Williams ate lunch with Rubio a few times a week. They talked about politics and their careers, and he remembers that Rubio saw supporters everywhere.

 

“I just remember Marco speaking with a great deal of confidence that he could secure the African-American vote,” Williams said.

 

Williams said he was surprised by that confidence. Williams grew up in Miami Gardens, where the population is almost 80% African-American, and had seen no “authentic engagement” from Rubio in that area.

 

Still, after a short stint on the West Miami City Commission, Rubio was elected to the State House where he eventually rose to become Speaker.

 

In 2010, Rubio rode the tea party wave into the U.S. Senate, beating Florida’s then-Governor, Charlie Crist.

 

Taking Heat on Immigration

 

As a Senator, Rubio gained national attention in 2013 as a member of a bipartisan group called the “Gang of Eight.” The group devised a compromise immigration bill, providing for more border security and a way for some undocumented immigrants to apply for permanent residency.

 

The bill passed in the Senate, but Rubio did not actively campaign for it after that.

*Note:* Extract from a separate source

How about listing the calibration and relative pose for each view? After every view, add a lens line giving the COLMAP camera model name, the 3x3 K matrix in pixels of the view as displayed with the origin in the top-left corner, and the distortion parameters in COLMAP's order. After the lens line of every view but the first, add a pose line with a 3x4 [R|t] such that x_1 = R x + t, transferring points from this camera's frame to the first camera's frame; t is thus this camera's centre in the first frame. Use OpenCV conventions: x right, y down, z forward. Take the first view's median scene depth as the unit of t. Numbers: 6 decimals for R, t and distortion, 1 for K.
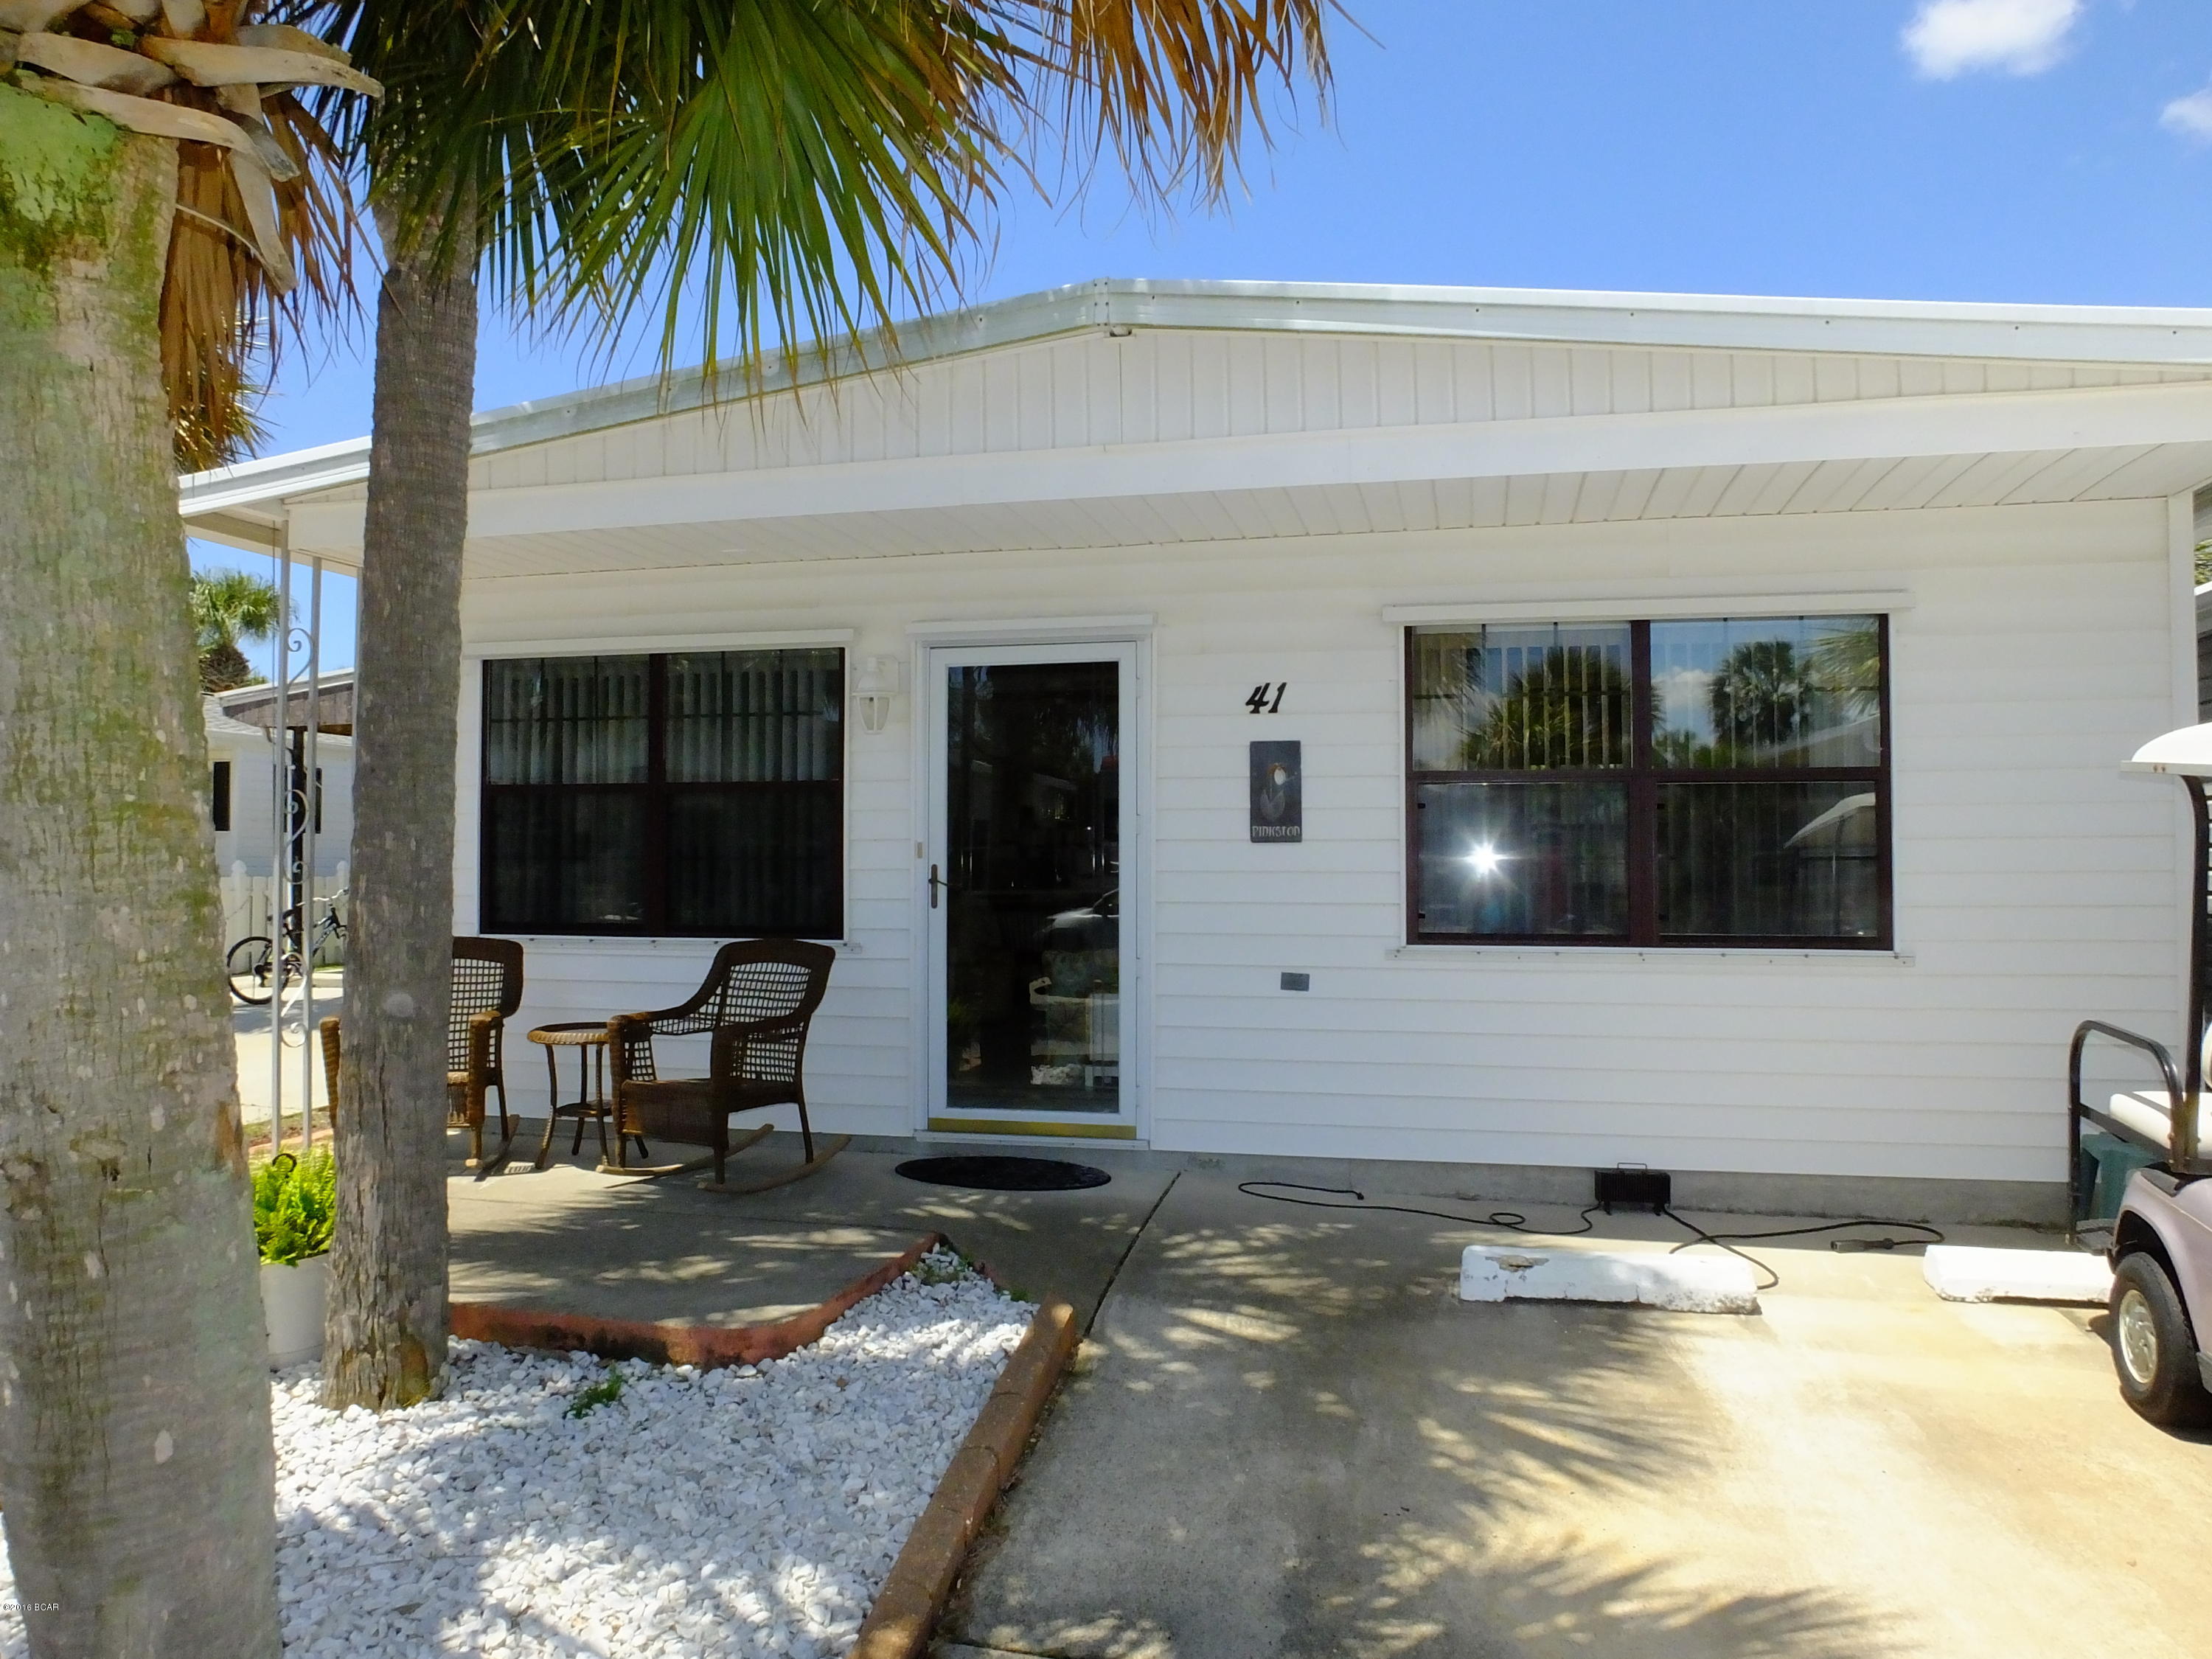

It never came to a vote in the House.

 

Rubio is still taking heat for that, especially in largely Hispanic Miami.

 

In early July, a group of activists visited his Doral office carrying a box of flip-flops.

 

 

“He supported immigration reform until it was inconvenient for him, and he turned his back on our community,” said activist Thomas Kennedy, originally from Argentina.

 

Thinking big in the classroom

 

Rubio did not respond to requests for an interview, but Dario Moreno bristles at accusations that the Senator has been untrue to his Hispanic heritage. Moreno, who is also Cuban-American, is a professor of political science at Florida International University.  He has known Rubio for 20 years and co-taught classes with him from 2009 to 2015.  

 

He says Rubio is a big-ideas guy and often reflected on the work of the university.

 

“I’ll tell you what intrigues him: the future of higher education. Are universities really preparing our students?” Moreno said.

 

He said he also talked with Rubio about issues involving technology and national defense, as well as President Obama’s use of data and social media in his campaigns.

 

Moreno believes Rubio is a gifted political leader.

 

“Marco has an inherent understanding of politics, of public opinion,” Moreno said, “of what motivates people.

 

After 18 years in public office, Marco Rubio has decided he isn’t ready to leave that life quite yet. He wants to take his briefcase back to Washington.